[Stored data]
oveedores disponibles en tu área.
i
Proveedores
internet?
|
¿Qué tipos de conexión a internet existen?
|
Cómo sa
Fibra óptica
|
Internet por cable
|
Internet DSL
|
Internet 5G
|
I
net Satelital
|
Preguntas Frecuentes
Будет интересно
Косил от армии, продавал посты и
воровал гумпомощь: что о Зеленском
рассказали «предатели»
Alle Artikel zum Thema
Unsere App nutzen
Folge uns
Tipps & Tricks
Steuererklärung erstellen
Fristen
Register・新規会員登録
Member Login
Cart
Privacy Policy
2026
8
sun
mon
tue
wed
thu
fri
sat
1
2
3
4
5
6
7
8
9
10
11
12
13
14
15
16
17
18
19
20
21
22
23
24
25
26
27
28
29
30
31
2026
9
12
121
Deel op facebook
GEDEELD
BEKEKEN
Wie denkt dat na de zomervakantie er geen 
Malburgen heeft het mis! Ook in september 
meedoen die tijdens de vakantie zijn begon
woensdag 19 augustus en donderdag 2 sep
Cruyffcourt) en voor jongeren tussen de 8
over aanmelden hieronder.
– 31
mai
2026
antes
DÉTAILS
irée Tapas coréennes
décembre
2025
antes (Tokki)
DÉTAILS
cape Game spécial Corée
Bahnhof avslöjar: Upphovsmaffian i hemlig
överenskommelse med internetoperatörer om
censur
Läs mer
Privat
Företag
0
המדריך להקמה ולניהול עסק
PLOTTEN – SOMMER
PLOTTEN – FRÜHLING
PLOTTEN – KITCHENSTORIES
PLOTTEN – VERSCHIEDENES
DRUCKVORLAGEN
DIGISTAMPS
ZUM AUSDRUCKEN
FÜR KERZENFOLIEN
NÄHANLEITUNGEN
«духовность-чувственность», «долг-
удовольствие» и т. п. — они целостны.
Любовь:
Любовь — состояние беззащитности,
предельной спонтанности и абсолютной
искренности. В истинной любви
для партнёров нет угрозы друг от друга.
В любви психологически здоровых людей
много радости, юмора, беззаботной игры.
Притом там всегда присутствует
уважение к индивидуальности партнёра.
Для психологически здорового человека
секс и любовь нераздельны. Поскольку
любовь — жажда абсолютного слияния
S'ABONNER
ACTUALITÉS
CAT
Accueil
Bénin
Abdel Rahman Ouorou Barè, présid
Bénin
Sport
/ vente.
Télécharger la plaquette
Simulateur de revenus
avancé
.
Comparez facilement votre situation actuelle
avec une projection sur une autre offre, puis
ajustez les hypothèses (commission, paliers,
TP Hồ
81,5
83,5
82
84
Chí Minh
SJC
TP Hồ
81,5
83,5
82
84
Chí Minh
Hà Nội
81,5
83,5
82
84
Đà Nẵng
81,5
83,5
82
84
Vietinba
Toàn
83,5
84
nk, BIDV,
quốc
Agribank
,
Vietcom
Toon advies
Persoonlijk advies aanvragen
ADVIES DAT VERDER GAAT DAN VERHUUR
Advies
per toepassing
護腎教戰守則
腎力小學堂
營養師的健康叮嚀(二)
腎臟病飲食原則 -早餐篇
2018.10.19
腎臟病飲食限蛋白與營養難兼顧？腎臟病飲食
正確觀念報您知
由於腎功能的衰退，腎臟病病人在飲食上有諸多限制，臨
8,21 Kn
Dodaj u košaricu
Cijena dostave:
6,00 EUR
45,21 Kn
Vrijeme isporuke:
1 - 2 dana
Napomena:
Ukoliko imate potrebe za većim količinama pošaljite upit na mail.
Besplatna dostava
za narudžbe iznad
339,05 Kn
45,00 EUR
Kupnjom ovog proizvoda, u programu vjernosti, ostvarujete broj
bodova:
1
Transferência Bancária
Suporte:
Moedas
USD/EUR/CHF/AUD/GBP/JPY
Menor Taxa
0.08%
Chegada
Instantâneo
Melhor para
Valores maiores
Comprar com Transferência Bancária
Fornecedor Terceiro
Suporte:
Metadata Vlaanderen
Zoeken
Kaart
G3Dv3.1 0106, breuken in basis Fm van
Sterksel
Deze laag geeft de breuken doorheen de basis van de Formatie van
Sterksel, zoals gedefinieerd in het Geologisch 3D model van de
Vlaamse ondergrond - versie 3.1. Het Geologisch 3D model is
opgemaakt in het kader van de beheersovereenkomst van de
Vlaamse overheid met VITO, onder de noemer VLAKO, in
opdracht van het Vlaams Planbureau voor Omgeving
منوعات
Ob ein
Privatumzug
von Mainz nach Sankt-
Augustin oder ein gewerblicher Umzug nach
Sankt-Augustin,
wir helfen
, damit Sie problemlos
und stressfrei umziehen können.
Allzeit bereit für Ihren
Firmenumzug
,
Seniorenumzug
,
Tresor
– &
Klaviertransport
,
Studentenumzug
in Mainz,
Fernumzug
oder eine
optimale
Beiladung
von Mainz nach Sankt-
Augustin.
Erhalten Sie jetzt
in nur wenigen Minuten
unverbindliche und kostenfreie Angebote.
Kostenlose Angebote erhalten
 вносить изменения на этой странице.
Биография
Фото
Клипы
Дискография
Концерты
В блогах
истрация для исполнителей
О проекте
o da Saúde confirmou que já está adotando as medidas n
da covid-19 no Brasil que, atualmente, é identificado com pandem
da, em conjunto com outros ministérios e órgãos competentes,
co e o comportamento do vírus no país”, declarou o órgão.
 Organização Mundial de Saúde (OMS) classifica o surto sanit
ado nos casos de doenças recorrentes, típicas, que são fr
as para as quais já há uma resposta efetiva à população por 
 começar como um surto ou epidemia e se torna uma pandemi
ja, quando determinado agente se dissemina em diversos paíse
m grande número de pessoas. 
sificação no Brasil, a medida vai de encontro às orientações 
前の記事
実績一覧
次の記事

Written task:
For this exercise, find all lines in the records containing the word "breuken" and copy them.

Reply to the exercise:
G3Dv3.1 0106, breuken in basis Fm van
Deze laag geeft de breuken doorheen de basis van de Formatie van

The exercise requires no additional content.